Auto Executives More Optimistic About Industry Future
Sentiment among auto executives has risen significantly recently, according to a new survey by KPMG.
“This change in mindset appears to indicate that the industry has seen the bottom of the market and is regrouping with new technology – geared towards production efficiencies and meeting continuing consumer and regulator demands for fuel efficiency and clean energy – and with the promise of vast numbers of new buyers in developing markets.”
Indeed, as corporate responses to decreasing profits has shifted in focus from cost-cutting messages to the creation of long-term solutions to new challenges, optimism among executives seems to have responded accordingly.
“The top four issues challenging executives continue to be product quality, reducing costs, effectively exploiting new technologies, and the state of the global economy. Environmental issues, while not the most important concern overall, have grown by 11%, far more than any other issue.
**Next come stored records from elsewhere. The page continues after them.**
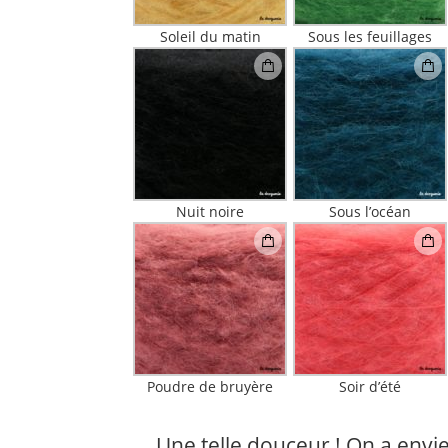
Soleil du matin
Sous les feuillages
Nuit noire
Sous l’océan
Poudre de bruyère
Soir d’été
Une telle douceur ! On a envie 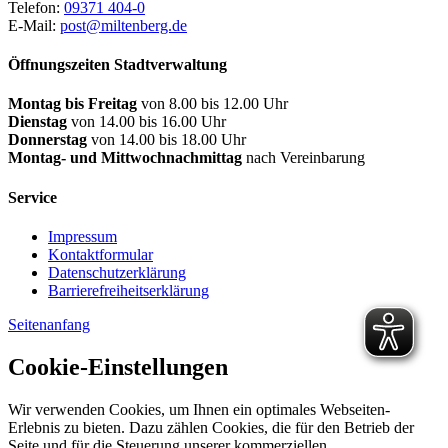
Telefon:
09371 404-0
E-Mail:
post@miltenberg.de
Öffnungszeiten Stadtverwaltung
Montag bis Freitag
von 8.00 bis 12.00 Uhr
Dienstag
von 14.00 bis 16.00 Uhr
Donnerstag
von 14.00 bis 18.00 Uhr
Montag- und Mittwochnachmittag
nach Vereinbarung
Service
Impressum
Kontaktformular
Datenschutzerklärung
Barrierefreiheitserklärung
Seitenanfang
Cookie-Einstellungen
Wir verwenden Cookies, um Ihnen ein optimales Webseiten-
Erlebnis zu bieten. Dazu zählen Cookies, die für den Betrieb der
Seite und für die Steuerung unserer kommerziellen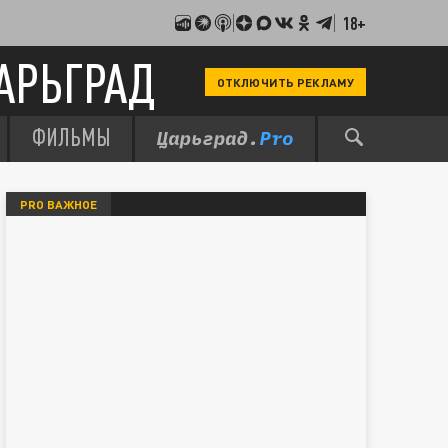
18+
АРЬГРАД
ОТКЛЮЧИТЬ РЕКЛАМУ
ФИЛЬМЫ
PRO ВАЖНОЕ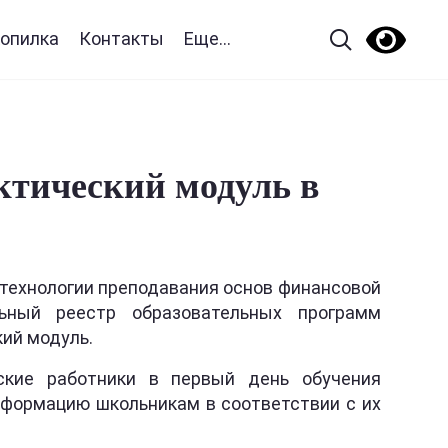
опилка
Контакты
Еще...
ктический модуль в
 технологии преподавания основ финансовой
ьный реестр образовательных программ
ий модуль.
ские работники в первый день обучения
нформацию школьникам в соответствии с их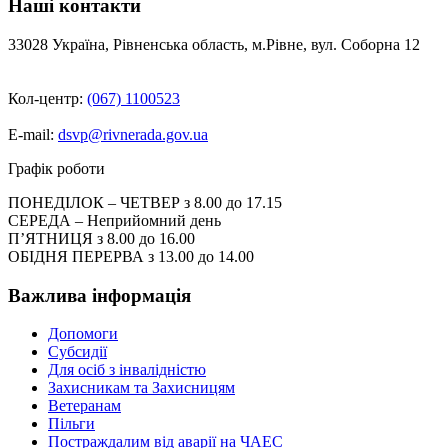
Наші контакти
33028 Україна, Рівненська область, м.Рівне, вул. Соборна 12
Кол-центр:
(067) 1100523
E-mail:
dsvp@rivnerada.gov.ua
Графік роботи
ПОНЕДІЛОК – ЧЕТВЕР з 8.00 до 17.15
СЕРЕДА – Неприйомний день
П’ЯТНИЦЯ з 8.00 до 16.00
ОБІДНЯ ПЕРЕРВА з 13.00 до 14.00
Важлива інформація
Допомоги
Субсидії
Для осіб з інвалідністю
Захисникам та Захисницям
Ветеранам
Пільги
Постраждалим від аварії на ЧАЕС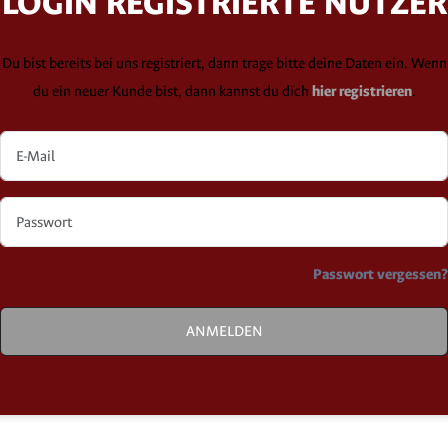
LOGIN REGISTRIERTE NUTZER
Du bist bereits bei uns registriert, dann trage bitte deine Daten ein. Wenn
du ein neuer Kunde bist, dann kannst du dich
hier registrieren
.
Passwort vergessen
ANMELDEN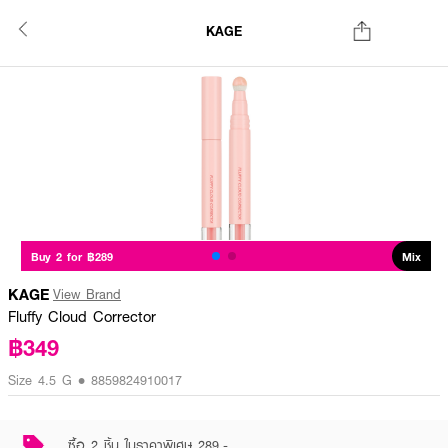
KAGE
Buy 2 for ฿289
Mix
KAGE
View Brand
Fluffy Cloud Corrector
฿349
Size 4.5 G • 8859824910017
ซื้อ 2 ชิ้น ในราคาพิเศษ 289.-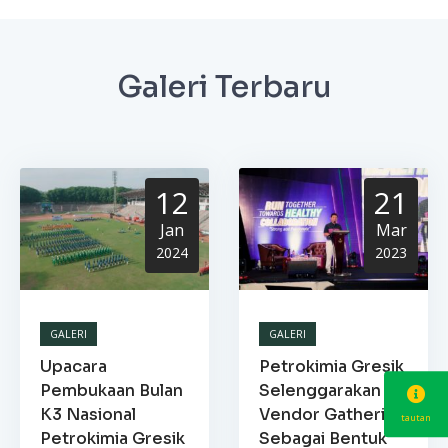
Galeri Terbaru
12
21
Jan
Mar
2024
2023
GALERI
GALERI
Upacara
Petrokimia Gresik
Pembukaan Bulan
Selenggarakan
K3 Nasional
Vendor Gathering
tautan
Petrokimia Gresik
Sebagai Bentuk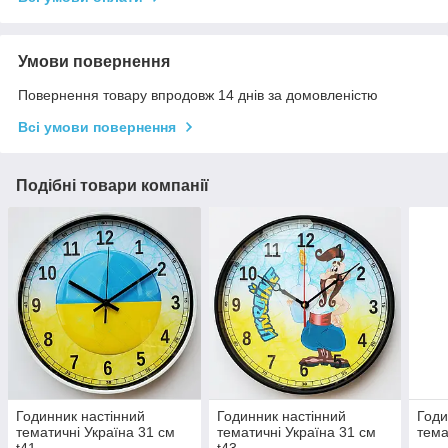
Умови повернення
Повернення товару впродовж 14 днів за домовленістю
Всі умови повернення
Подібні товари компанії
Годинник настінний
Годинник настінний
Годи
тематичні Україна 31 см
тематичні Україна 31 см
тема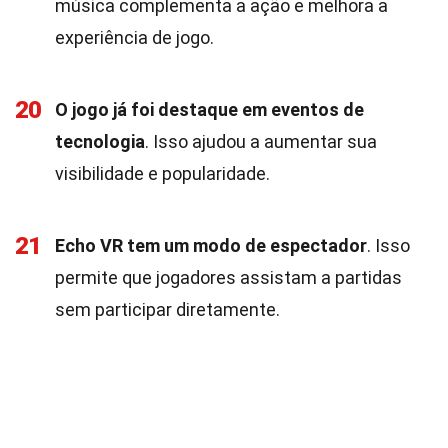
música complementa a ação e melhora a
experiência de jogo.
20
O jogo já foi destaque em eventos de
tecnologia
. Isso ajudou a aumentar sua
visibilidade e popularidade.
21
Echo VR tem um modo de espectador
. Isso
permite que jogadores assistam a partidas
sem participar diretamente.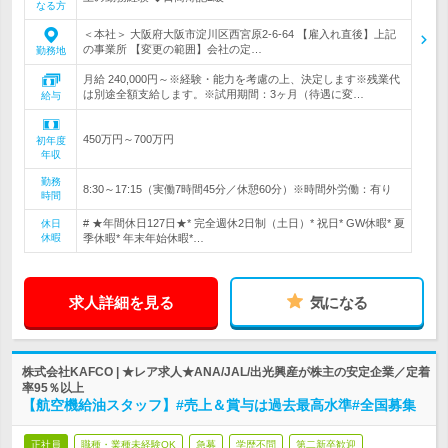
なる方
＜本社＞ 大阪府大阪市淀川区西宮原2-6-64 【雇入れ直後】上記
の事業所 【変更の範囲】会社の定…
勤務地
月給 240,000円～※経験・能力を考慮の上、決定します※残業代
は別途全額支給します。※試用期間：3ヶ月（待遇に変…
給与
450万円～700万円
初年度
年収
勤務
8:30～17:15（実働7時間45分／休憩60分）※時間外労働：有り
時間
# ★年間休日127日★* 完全週休2日制（土日）* 祝日* GW休暇* 夏
休日
休暇
季休暇* 年末年始休暇*…
求人詳細を見る
気になる
株式会社KAFCO | ★レア求人★ANA/JAL/出光興産が株主の安定企業／定着
率95％以上
【航空機給油スタッフ】#売上＆賞与は過去最高水準#全国募集
正社員
職種・業種未経験OK
急募
学歴不問
第二新卒歓迎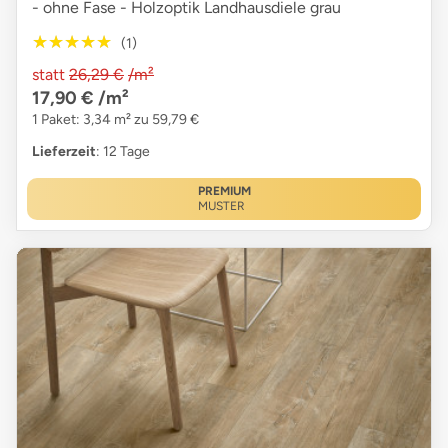
- ohne Fase - Holzoptik Landhausdiele grau
★★★★★
★★★★★
(1)
statt
26,29 €
/m²
17,90 €
/m²
1 Paket: 3,34 m² zu 59,79 €
Lieferzeit
: 12 Tage
PREMIUM
MUSTER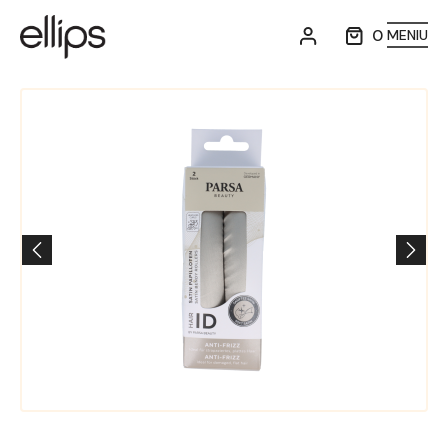
0
MENIU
Key trends from KPMG’s 2008 Global Auto Executive Survey:
- Rising profitability
- Cost-saving opportunities in manufacturing, material innovation, and Low-Cost Country sourcing
- Private equity firms’ recognition of value
- Post-restructuring competitiveness of North American companies
- Diminished threat of bankruptcy
- Supplier consolidations in Asia
- Growing and still untapped Asian markets
- Focus on fuel efficiency and environmental concerns
While M&A activity is expected to decline over the next five years among manufacturers, it is expected to rise among suppliers and dealers. Executives continue to see alliances and mergers as significant vehicles for industry restructuring and new market entry. Continued high levels of activity are predicted in Asia, Eastern Europe and other developing markets.
Executives from Asian firms are the most likely to be of the opinion that their company’s market share will increase in the next five years. Similarly, it is a near consensus that Asia will be the region that sees the most growth in manufacturing capacity.
China is seen as the most important emerging market, with many executives believing that the number of units sold in China will rival the number sold in the US within five years.
Similarly, roughly seven in ten executives believe China will be exporting a significant number of cars into the US within ten years.
Looking ahead, executives’ opinions of “[c]onsumers’ interest in alternative fuel sources is higher by 12 percentage points than in 2006, and as an issue is neck and neck with the core consumer issue of affordability.”
More than a quarter of those surveyed expect sales of hybrids to exceed 800,000 this year, up from around 500,000 in 2007.
In conclusion, KPMG says the “positive mood [among executives] characterizes what can be called Phase II of the restructuring and suggests a modicum of financial stability as a result of the efforts in Phase I. In this new phase, markets in China and India are expected to dominate, but the effect is truly global as the beneficiaries include North American and European as well as Asian companies.”